Coronary angiography

  • Immediate/urgent coronary angiography (w/in 2 h) if refractory/recurrent angina or hemodynamic or electrical instability

  • Routine angiography (aka “invasive strategy”) = coronary angiography for all

Early (w/in 24 h) if: ⊕ Tn, ST ∆, GRACE risk score >140 (NEJM 2009;360:2165; Circ 2018;138:2741)

Delayed (ie, w/in 72 h) acceptable if w/o above features but w/: diabetes, EF <40%, GFR <60, post-MI angina, TRS ≥3, GRACE score 109–140, PCI w/in 6 mo, prior CABG

32% ↓ rehosp for ACS, nonsignif 16% ↓ MI, no ∆ in mort. c/w select angio (JAMA 2008;300:71)

↑ peri-PCI MI counterbalanced by ↓↓ in spont.

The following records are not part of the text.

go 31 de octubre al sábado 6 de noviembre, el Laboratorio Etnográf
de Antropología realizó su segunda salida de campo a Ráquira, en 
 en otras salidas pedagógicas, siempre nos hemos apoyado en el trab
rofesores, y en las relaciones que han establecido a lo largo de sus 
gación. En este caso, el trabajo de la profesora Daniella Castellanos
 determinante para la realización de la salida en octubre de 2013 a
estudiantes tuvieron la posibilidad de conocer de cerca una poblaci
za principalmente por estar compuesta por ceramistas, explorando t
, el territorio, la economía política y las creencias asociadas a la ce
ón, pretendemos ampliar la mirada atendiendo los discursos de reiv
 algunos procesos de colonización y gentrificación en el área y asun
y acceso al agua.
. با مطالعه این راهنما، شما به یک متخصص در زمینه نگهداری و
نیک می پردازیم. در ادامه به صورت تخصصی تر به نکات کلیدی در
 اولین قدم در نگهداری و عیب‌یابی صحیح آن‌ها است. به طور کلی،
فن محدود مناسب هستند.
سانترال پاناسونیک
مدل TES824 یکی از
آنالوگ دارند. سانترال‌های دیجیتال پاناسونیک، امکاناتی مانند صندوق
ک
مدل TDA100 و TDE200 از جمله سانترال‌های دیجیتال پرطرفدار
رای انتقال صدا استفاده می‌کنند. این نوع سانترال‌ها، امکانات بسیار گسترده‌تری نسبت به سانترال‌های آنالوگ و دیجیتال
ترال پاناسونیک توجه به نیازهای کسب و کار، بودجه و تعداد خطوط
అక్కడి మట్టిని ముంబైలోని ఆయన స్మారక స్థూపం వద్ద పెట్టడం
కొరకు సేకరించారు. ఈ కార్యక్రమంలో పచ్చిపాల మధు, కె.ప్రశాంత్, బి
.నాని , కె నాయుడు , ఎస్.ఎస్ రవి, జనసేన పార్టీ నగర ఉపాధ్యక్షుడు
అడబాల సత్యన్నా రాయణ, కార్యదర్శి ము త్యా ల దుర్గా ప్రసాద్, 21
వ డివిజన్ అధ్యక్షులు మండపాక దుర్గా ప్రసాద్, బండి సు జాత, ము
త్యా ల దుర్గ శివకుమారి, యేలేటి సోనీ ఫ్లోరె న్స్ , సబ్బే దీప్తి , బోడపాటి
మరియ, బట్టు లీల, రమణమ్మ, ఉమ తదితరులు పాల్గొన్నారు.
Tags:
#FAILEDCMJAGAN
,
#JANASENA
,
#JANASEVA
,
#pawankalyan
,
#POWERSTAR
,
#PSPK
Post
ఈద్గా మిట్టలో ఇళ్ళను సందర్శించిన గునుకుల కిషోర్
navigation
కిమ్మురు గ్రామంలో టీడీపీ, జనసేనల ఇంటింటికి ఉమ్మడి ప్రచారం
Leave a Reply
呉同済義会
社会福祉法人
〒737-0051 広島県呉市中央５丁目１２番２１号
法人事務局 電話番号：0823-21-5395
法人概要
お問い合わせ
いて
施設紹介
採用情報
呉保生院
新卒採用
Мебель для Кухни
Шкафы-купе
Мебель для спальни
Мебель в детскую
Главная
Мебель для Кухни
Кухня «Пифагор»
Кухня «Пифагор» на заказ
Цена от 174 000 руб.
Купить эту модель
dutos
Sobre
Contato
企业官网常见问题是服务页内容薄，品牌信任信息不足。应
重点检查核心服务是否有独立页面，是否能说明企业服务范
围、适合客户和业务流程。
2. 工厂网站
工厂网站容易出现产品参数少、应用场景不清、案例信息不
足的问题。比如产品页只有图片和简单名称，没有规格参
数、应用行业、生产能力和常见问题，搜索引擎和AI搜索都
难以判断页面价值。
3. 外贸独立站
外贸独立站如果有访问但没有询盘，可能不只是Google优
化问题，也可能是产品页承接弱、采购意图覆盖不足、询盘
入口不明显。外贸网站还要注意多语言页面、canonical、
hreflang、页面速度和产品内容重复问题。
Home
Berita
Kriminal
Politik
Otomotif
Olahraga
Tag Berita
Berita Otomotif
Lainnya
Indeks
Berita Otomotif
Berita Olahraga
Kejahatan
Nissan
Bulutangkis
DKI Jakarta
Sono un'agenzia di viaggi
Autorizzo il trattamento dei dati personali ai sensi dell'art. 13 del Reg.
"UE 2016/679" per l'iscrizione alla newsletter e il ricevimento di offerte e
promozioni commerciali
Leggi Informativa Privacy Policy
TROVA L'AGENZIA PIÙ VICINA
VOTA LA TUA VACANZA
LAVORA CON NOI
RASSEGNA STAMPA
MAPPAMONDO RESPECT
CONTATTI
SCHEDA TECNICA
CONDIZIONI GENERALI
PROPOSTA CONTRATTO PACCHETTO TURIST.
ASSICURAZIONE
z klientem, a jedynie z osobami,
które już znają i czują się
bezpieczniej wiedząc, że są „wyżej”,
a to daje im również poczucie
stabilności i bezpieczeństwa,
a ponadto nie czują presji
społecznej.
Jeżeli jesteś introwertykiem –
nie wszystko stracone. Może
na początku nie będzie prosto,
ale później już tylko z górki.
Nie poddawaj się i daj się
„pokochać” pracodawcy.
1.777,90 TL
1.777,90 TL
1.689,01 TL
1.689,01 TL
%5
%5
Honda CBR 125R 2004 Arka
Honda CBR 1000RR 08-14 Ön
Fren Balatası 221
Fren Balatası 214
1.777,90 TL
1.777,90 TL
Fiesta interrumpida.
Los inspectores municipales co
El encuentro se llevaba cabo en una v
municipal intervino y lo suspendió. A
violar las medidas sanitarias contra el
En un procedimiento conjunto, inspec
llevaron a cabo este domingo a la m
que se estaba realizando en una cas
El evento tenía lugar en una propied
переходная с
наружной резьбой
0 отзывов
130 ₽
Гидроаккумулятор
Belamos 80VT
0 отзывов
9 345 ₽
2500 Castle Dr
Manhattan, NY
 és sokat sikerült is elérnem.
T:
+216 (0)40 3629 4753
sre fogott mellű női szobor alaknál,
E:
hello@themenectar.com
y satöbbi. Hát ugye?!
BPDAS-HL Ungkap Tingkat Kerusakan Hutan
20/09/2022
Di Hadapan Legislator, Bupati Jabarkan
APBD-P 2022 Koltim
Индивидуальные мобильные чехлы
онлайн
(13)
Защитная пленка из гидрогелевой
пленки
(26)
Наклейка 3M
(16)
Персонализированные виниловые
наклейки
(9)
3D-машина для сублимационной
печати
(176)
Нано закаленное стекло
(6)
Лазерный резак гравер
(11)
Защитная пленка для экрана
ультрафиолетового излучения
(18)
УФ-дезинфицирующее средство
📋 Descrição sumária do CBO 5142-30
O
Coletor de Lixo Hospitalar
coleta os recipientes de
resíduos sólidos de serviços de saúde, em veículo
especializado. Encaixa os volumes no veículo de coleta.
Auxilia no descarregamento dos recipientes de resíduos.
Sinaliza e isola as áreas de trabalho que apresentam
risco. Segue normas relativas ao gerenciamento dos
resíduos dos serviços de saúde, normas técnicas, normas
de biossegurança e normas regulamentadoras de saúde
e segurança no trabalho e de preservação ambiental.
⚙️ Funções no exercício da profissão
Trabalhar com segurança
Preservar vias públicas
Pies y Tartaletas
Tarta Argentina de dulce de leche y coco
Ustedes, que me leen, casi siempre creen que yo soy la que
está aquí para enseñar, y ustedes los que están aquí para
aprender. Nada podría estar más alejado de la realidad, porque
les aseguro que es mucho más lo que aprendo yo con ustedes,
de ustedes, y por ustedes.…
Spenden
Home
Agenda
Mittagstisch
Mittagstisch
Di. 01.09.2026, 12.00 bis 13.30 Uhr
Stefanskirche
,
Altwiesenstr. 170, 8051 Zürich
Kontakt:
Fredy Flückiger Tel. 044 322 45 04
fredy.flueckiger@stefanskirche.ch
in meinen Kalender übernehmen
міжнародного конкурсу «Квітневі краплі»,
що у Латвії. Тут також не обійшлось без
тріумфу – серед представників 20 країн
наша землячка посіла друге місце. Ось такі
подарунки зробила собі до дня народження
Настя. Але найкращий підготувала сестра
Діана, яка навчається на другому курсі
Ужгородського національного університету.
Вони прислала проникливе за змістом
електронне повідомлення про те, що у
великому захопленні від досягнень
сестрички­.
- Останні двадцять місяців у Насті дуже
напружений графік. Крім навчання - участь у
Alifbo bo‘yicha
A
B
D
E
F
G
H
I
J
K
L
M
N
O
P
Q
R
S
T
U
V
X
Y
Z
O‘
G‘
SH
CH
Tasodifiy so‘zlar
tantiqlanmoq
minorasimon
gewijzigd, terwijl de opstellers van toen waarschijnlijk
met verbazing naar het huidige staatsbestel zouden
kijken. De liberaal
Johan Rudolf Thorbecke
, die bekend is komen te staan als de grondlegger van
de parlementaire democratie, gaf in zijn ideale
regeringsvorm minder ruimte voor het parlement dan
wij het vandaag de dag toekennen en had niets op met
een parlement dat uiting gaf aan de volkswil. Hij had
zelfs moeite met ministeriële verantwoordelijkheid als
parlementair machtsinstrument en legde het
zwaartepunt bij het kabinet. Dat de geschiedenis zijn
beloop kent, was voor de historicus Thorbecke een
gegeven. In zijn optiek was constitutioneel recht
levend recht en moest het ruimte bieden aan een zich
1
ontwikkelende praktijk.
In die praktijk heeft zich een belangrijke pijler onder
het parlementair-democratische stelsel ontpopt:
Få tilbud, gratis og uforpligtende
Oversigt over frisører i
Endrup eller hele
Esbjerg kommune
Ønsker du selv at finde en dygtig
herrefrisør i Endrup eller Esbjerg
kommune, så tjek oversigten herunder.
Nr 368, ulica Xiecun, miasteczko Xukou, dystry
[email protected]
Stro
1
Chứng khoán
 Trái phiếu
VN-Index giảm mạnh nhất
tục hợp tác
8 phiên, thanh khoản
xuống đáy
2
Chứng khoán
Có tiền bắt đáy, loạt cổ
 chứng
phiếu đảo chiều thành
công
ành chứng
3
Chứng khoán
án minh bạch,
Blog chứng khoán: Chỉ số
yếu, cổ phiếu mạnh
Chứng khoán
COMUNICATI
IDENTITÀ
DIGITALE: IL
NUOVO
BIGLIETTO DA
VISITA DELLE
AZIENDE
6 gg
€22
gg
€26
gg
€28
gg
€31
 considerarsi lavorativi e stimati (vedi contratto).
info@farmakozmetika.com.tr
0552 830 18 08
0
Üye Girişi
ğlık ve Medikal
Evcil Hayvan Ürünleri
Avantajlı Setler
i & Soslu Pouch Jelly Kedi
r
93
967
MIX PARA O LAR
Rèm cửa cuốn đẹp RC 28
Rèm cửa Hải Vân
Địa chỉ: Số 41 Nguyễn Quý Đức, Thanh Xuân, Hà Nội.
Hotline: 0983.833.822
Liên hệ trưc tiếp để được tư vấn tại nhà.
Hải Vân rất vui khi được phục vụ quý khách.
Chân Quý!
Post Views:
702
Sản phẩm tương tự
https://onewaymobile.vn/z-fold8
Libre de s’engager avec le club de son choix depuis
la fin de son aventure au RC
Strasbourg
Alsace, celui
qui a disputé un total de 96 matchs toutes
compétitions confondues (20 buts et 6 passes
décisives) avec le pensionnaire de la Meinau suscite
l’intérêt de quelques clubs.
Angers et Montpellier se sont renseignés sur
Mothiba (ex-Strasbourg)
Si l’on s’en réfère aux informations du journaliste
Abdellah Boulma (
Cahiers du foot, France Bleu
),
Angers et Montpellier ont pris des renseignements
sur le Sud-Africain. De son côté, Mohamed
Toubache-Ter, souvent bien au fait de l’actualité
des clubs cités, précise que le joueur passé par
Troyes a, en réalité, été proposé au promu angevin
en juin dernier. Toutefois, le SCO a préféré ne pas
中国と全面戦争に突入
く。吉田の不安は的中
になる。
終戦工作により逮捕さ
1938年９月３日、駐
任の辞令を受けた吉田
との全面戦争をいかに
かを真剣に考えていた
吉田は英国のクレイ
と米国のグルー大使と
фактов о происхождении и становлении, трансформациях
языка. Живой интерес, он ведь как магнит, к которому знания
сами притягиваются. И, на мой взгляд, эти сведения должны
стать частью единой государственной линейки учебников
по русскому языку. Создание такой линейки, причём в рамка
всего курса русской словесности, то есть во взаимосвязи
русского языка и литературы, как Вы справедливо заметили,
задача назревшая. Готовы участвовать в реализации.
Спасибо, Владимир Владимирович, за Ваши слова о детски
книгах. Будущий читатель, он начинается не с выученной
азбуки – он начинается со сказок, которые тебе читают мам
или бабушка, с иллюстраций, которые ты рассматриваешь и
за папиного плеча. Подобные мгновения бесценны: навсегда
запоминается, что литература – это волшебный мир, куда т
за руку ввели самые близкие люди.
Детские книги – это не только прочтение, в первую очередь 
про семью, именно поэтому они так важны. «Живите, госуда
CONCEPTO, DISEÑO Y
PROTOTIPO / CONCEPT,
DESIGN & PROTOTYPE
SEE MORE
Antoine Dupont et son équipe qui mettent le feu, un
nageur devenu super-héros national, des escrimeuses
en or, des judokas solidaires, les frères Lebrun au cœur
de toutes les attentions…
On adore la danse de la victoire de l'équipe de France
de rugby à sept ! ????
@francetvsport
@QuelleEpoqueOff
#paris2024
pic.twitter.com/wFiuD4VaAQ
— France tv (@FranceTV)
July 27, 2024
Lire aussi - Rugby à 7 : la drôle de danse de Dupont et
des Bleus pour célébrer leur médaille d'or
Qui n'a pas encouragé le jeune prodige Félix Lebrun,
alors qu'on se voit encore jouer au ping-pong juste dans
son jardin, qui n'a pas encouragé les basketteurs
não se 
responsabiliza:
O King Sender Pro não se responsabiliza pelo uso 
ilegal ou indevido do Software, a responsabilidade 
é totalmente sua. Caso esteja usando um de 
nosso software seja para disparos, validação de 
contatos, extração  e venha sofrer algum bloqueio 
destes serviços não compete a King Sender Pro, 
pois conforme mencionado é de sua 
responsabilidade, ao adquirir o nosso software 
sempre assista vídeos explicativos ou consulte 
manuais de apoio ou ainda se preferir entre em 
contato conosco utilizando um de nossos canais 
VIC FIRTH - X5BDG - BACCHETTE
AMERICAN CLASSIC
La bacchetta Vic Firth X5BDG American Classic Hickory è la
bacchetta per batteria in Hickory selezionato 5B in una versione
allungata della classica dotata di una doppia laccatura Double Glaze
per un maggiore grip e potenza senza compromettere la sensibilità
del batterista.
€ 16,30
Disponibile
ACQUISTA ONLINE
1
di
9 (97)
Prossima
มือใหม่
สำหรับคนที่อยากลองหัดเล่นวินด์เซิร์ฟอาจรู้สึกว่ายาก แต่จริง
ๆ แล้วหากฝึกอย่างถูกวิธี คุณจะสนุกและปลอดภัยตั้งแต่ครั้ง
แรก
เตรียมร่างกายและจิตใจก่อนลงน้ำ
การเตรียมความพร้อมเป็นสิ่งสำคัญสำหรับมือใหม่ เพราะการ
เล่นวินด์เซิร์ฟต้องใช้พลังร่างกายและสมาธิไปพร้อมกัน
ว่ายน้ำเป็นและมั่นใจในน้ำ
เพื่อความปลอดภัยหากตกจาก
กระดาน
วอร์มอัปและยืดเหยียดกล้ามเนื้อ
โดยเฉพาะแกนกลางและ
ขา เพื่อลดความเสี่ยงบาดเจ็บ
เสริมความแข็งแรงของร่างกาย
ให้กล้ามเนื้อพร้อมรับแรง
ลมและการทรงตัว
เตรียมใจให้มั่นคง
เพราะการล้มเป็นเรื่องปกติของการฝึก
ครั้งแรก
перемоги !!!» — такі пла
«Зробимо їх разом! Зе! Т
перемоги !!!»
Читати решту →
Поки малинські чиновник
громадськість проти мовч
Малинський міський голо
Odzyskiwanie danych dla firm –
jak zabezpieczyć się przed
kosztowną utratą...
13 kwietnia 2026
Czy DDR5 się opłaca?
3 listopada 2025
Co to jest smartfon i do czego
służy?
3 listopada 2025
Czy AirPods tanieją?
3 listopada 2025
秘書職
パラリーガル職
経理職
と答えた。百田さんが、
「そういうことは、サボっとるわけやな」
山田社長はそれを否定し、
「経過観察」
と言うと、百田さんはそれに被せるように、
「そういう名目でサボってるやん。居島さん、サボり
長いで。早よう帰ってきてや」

MI. Mortality benefit seen in some studies, likely only if cons. strategy w/ low rate of angio.

  • Selective angiography (“conservative strategy”): med Rx w/ pre-d/c stress test; angio only if recurrent ischemia or strongly ⊕ ETT. Indicated for: low TIMI Risk Score, Pt or physician pref in absence of high-risk features, or low-risk women (JAMA 2008;300:71).